The cold also protected his brain.

"He was fully immersed," said Waters. "So not only did his body cool evenly, but his head was underwater and his brain actually was physically cooled by the water as well."

"It turns out when you lower the core body temperature, you slow metabolism," Abella said. "And it seems to have protective effects on the brain, the heart and other organs."

The cold may have been lethal but it also saved Krenz. A sudden warming and uncontrolled return of blood flow to his body could have damaged or killed him. Researchers are now working on understanding why. It's the type of case that has changed conventional thinking about how to revive patients from clinical death.

"When the heart is stopped, that's clearly a bad thing," said Abella. "But when we get blood flow back, a whole new set of injuries kick in at that very moment."

That damage appears to be slowed and lessened by hypothermia.

"I've cared for many patients after cardiac arrest who I thought would never leave the hospital, and I thought would be brain damaged," Abella said. "And what I've seen is that hypothermia brings them back."

First Death, Then Surgery

As the science of resuscitating people advances, it also means that surgeries can be attempted on some conditions that would otherwise be untreatable -- first by killing the patient; then by bringing the patient back. That was what was necessary to operate on a painful and potentially fatal aneurysm in the brain of Atlanta musician Pam Reynolds.

"It was difficult to eat, it was difficult to sleep," said Reynolds. "And it's the kind of pain that no medication helps."

Reynolds went to Phoenix neurosurgeon Robert Spetzler.

"When an aneurysm blows, half the patients die," said Spetzler. "And those that survive, half of them never return to being normal. So it's a real, real threat."

To remove that threat, Reynolds had to be placed in a state of clinical death. Her body was cooled by a heart-lung machine until her heart was at a standstill; then it was stopped completely by an injection of potassium chloride, the same chemical used in death row executions.

Spetzler and his team repaired the aneurysm. During her clinical death, Reynolds experienced something that is reported by around 20 percent of cardiac arrest victims -- a phenomenon commonly termed a near-death experience. She had the sensation of having watched her surgery from above the table, and what surprised her doctors was that she could recount specific details of the operation, including parts of the operating room conversation.

"I heard a female voice say, 'We have a problem, her arteries are too small,'" Reynolds said.
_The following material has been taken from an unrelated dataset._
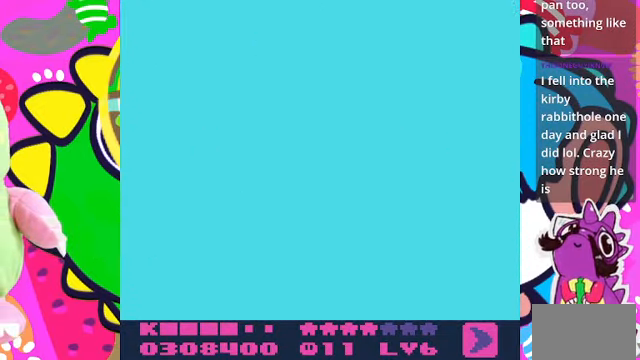
{"dt_ms": 500, "buttons": [], "left_stick": "center", "right_stick": "center", "events": []}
The conversation and other details she recounted were in the surgical records.

Dr. Karl Greene, who was on the team of surgeons, asked, "Why would she have this kind of information if she was so deeply under a barbiturate infusion of medications that should be shutting down her brain?"

In the absence of facts, some partial theories have been proposed. The body may have a self-defense mechanism that produces endorphins to create a sense of well-being in anticipation of death. Because cells never stop working all at once, Reynolds' brain might have continued to function after it had flat-lined, absorbing or envisioning details.

Reynolds, however, believes it was a distinct memory.

"It was just too in the pocket to make it up," she said.

"Whether that image came from somewhere else that she then internalized somehow, I don't think there is any way to tell," said Spetzler. "But it was sort of intriguing how well she described what she shouldn't have been able to see."

As the science of resuscitation improves and tackles unanswered questions, doctors are not only redefining what we mean by the term "clinical death," they are re-engineering the ways they can resuscitate those who have experienced it.

"I don't think you want to live at those limits, but at least you know that there is maybe a little maneuvering room out there," Waters said.